-- Source records follows --

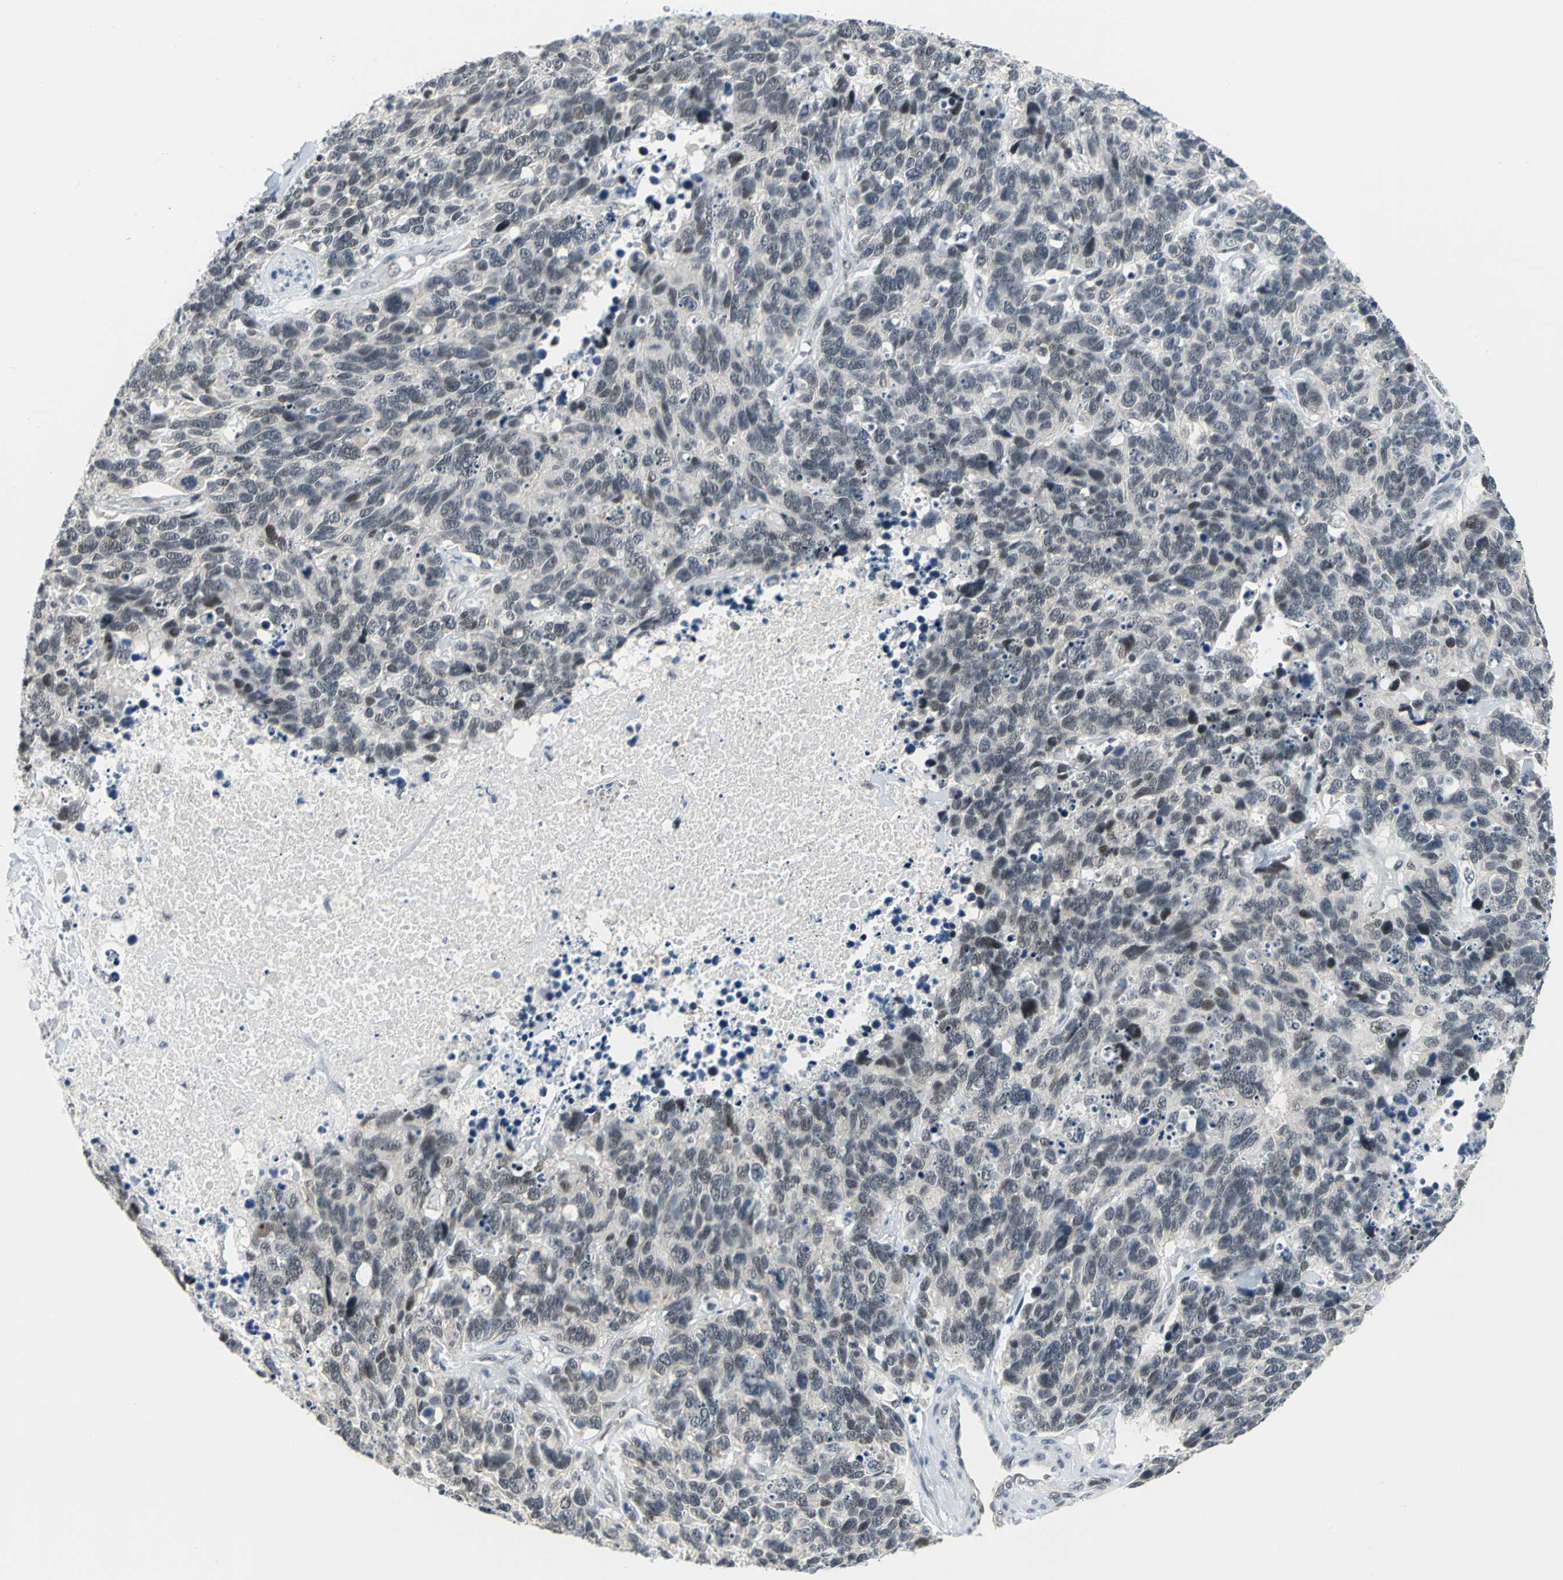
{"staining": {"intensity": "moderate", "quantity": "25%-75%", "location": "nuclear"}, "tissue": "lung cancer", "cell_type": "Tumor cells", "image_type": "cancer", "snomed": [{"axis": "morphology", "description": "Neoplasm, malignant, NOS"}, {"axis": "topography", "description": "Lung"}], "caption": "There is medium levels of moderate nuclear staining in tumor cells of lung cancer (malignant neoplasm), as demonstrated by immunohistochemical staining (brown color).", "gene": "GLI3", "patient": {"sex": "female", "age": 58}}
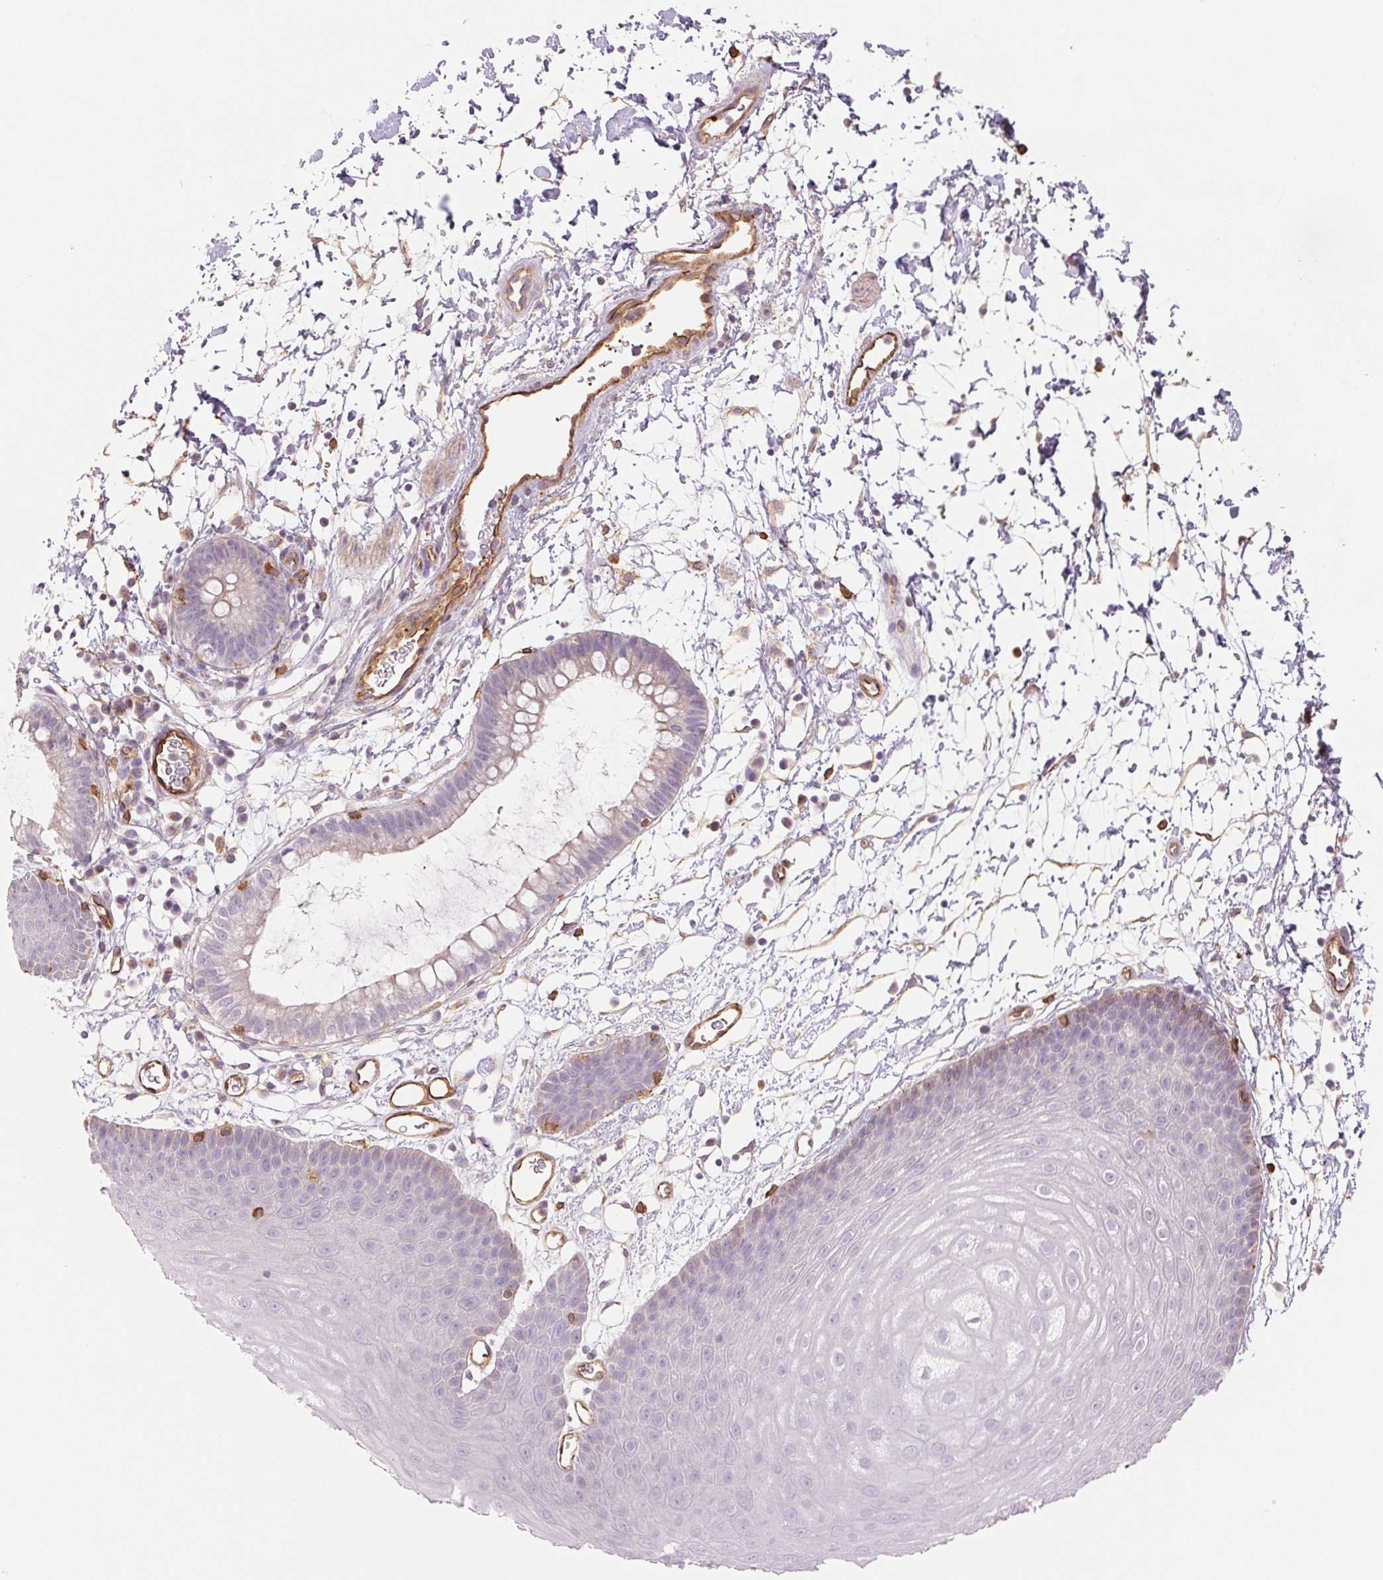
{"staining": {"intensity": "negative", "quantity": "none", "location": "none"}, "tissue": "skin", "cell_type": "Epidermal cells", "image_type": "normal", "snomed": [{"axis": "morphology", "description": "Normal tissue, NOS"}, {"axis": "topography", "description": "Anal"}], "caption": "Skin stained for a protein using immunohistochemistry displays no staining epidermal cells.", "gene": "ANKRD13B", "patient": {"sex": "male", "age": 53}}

-- Source records concluded --
-- Source records follows --

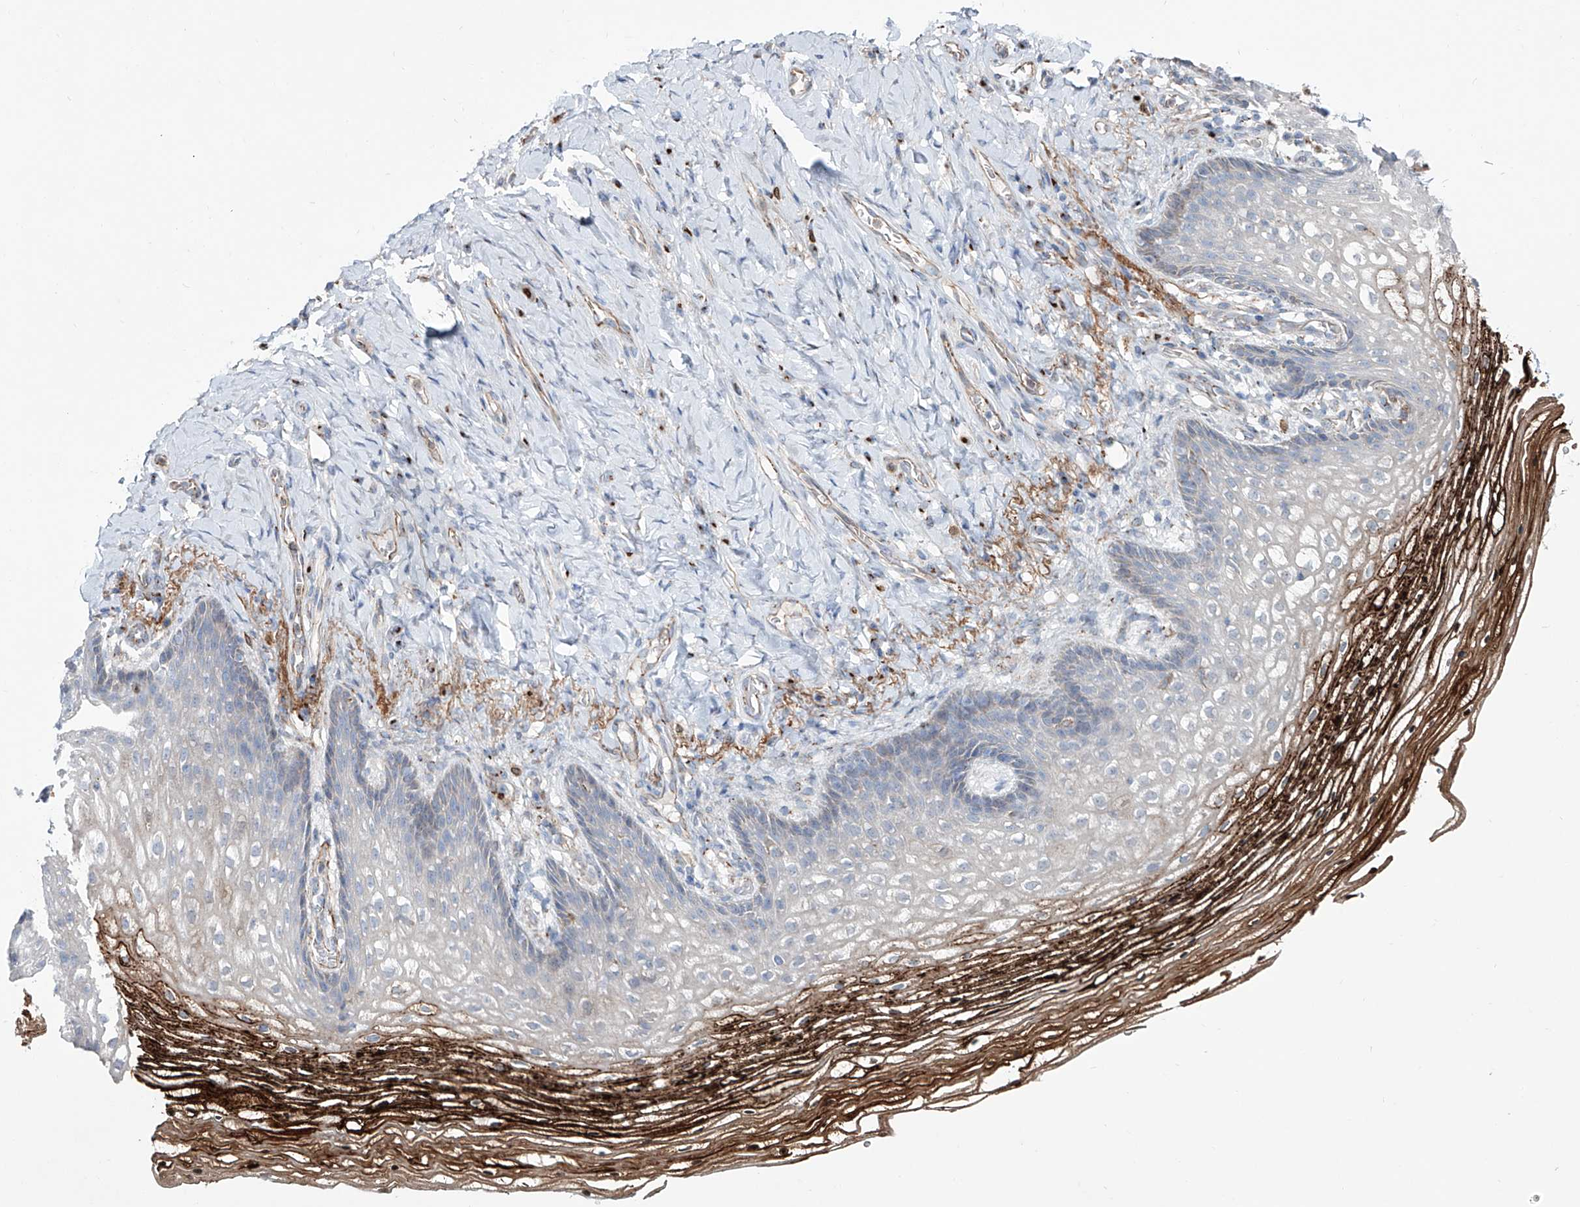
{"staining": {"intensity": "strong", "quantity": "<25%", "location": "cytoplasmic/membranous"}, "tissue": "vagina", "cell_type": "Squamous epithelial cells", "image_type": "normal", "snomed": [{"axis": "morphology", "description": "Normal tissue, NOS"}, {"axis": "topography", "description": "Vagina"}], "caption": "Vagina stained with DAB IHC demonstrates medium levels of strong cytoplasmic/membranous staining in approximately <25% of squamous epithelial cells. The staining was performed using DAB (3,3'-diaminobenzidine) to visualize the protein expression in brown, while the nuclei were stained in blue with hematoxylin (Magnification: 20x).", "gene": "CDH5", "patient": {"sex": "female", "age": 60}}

-- Source records concluded --
-- Source records follows --

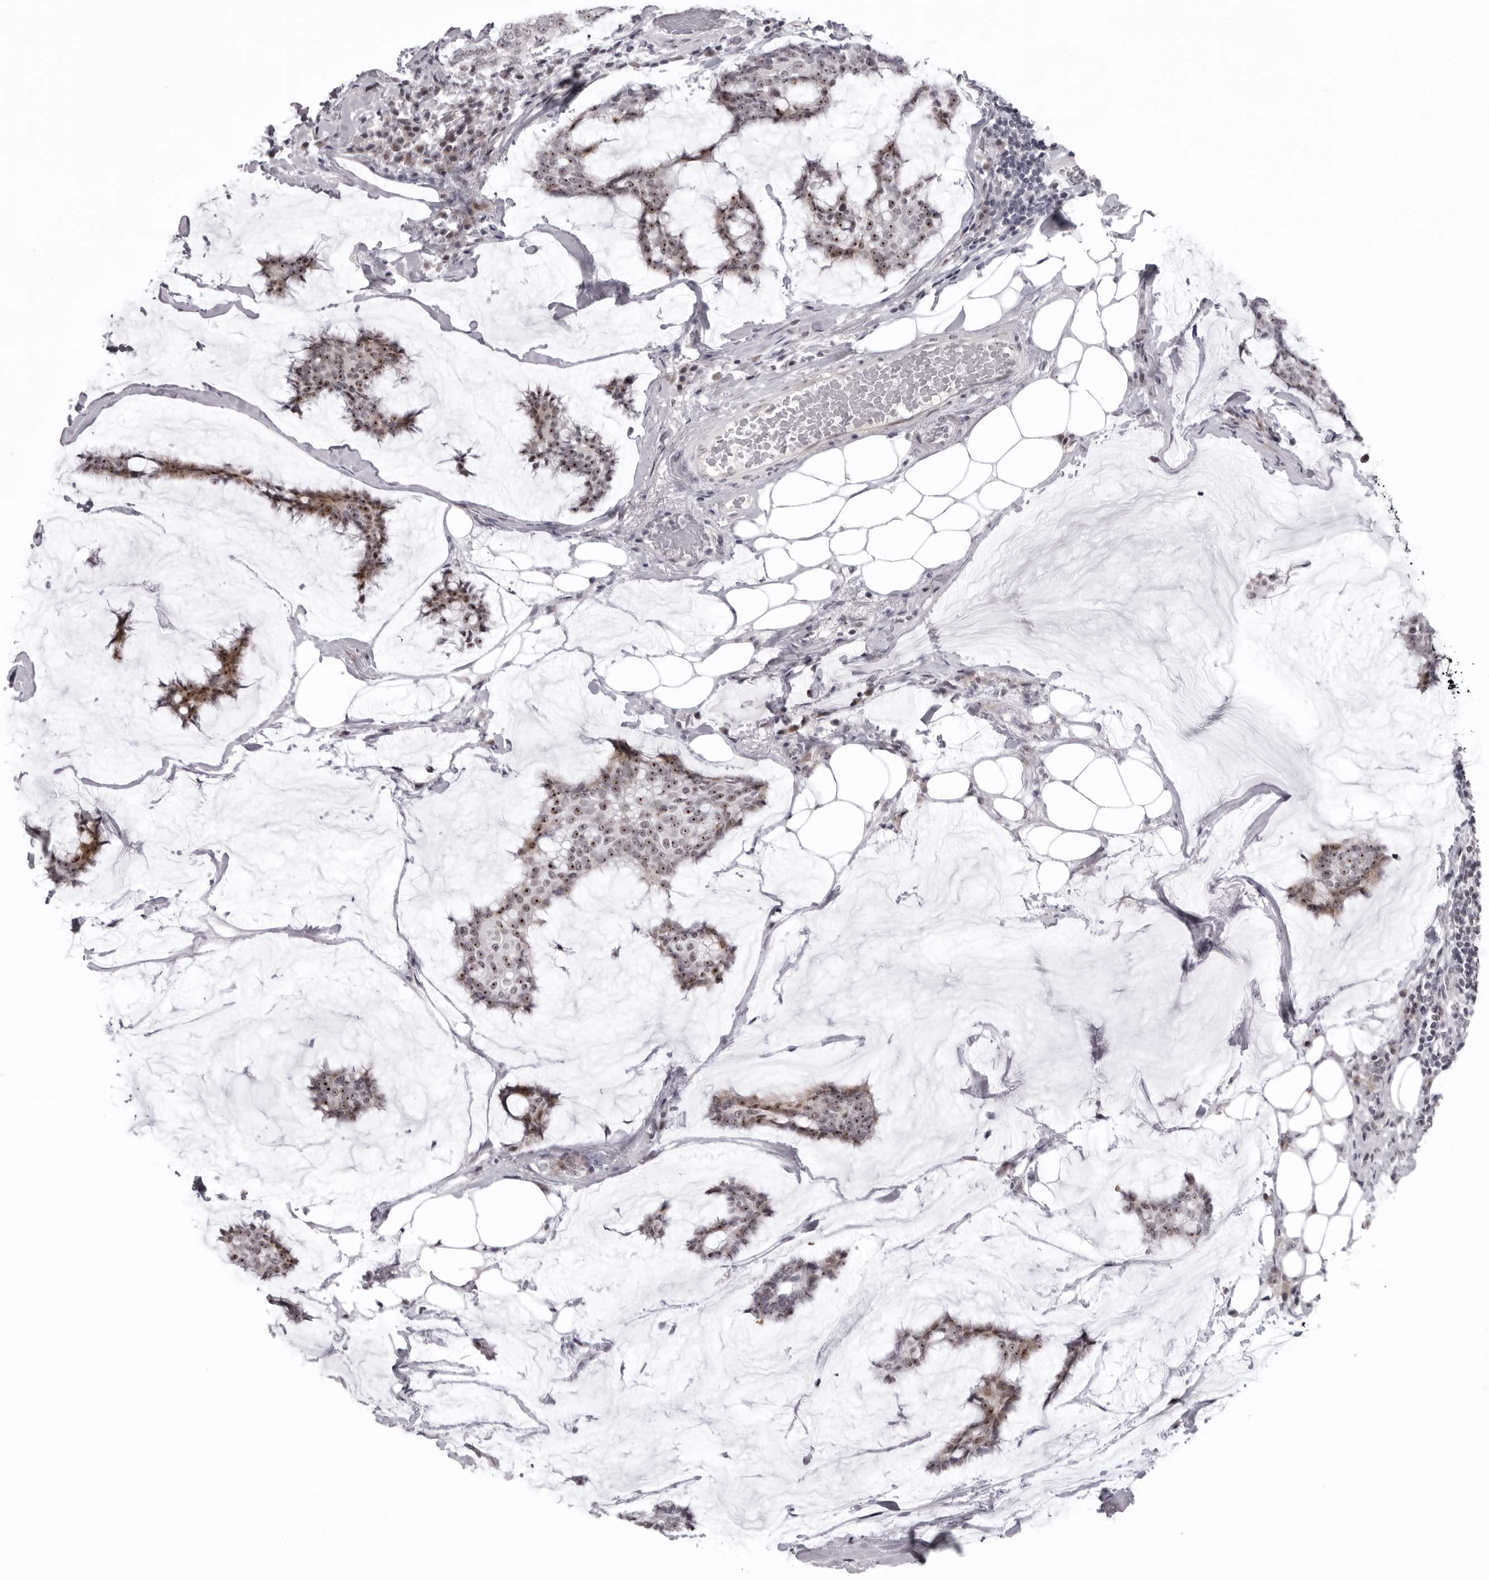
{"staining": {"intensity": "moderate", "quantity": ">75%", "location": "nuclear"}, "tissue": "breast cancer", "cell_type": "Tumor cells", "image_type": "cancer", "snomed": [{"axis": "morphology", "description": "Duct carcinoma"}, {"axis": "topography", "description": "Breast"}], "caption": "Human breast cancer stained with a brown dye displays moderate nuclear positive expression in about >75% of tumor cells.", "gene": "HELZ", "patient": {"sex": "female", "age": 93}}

-- Source records concluded --

Each line of the data in which the string "nuclear" appears needs to be copied.

{"staining": {"intensity": "moderate", "quantity": "25%-75%", "location": "nuclear"}, "tissue": "lung cancer", "cell_type": "Tumor cells", "image_type": "cancer", "snomed": [{"axis": "morphology", "description": "Neoplasm, malignant, NOS"}, {"axis": "topography", "description": "Lung"}], "caption": "There is medium levels of moderate nuclear staining in tumor cells of lung cancer (malignant neoplasm), as demonstrated by immunohistochemical staining (brown color).", "gene": "GLI3", "patient": {"sex": "female", "age": 58}}
{"staining": {"intensity": "moderate", "quantity": ">75%", "location": "nuclear"}, "tissue": "breast cancer", "cell_type": "Tumor cells", "image_type": "cancer", "snomed": [{"axis": "morphology", "description": "Duct carcinoma"}, {"axis": "topography", "description": "Breast"}], "caption": "Human breast cancer stained with a brown dye displays moderate nuclear positive expression in about >75% of tumor cells.", "gene": "HELZ", "patient": {"sex": "female", "age": 93}}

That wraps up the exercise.